Low literacy levels ‘harming oral health’

Low levels of literacy can make this seem quite scary.
Low levels of literacy can make this seem quite scary.

Low levels of literacy are holding back oral health improvements in the UK, according to a leading charity. The British Dental Health Foundation has expressed concern following two new research papers linking failed appointments and dental anxiety—barriers that can contribute to poor oral health—with low literacy levels, particularly in adults.

One study of 187 parents and guardians revealed their own dental anxiety was directly related to their oral health literacy level, which also had a knock-on effect on their child’s oral health. A second study of 200 adults showed people who use fewer sources of oral health information are more likely to fail to show for crucial routine dental appointments, potentially leading to un-diagnosed problems.

The problem in the UK is compounded by statistics from the Skills for Life Survey that revealed more than five million adults have a reading level below that expected of an 11-year old.


The survey, published by the Department for Business and Innovation found that one in seven (15 per cent) adults aged 16-65 achieved literacy skills at or below entry Level 3—the equivalent expected by the National Curriculum of those leaving Primary School. It also found that an estimated 1.1 million adults fit into entry Level 1—the equivalent of National Curriculum for 5-7 year-olds.

Chief Executive of the British Dental Health Foundation, Dr Nigel Carter OBE, believes if literacy improves, oral health could follow suit.

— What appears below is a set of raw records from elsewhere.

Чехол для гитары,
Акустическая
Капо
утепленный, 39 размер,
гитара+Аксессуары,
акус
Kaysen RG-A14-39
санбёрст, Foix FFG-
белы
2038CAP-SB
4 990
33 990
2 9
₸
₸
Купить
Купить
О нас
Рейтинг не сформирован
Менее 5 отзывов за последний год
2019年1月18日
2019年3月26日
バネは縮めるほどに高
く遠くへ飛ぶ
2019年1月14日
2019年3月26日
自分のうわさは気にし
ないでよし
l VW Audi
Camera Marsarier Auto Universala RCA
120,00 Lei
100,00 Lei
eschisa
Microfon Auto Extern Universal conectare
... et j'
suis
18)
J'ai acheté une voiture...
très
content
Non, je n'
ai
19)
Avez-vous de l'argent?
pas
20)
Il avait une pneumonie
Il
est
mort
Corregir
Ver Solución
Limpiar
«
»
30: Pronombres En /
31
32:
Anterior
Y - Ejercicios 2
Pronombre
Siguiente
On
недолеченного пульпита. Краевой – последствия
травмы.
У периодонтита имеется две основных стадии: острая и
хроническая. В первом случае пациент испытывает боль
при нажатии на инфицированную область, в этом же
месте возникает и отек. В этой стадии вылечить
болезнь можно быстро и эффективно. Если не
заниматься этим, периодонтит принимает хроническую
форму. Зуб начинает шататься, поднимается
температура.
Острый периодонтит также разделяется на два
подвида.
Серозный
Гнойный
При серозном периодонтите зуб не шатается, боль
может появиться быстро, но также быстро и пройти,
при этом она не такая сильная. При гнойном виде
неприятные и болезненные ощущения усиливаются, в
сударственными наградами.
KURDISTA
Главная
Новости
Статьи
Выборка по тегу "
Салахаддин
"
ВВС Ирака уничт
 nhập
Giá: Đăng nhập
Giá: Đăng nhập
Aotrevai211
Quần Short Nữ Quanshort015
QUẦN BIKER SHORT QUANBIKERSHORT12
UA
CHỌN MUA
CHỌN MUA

Dr Carter says: “Oral health information can be a little bit like a game of jargon busting. Some of the terms are quite technical, and given the findings of the research and the Skills for Life survey, it is clear for many people they will simply go over their head.

“Routine dental appointments are so important to keep up, and for those people who are either too scared or simply do not understand why, information should be presented as clear and concise as possible.

“It is not uncommon to be flummoxed by some of the language in forms or following advice from the dentist. It also may not be easy discussing literacy shortcomings with your dentist, but doing so will give you the best opportunity to receive advice you will understand.

“The same principle applies to people anxious of the dentist. If you haven’t seen a dentist for years through fear or anxiety, be reassured that you should find the experience dramatically more bearable nowadays. Most people who are scared of the dentist have bad memories from childhood of the smells and sounds of the surgery. Modern dental surgeries are much friendlier environments with flowers in the waiting room, art on the walls, a pleasant reception area and polite staff. It’s altogether a gentler experience.”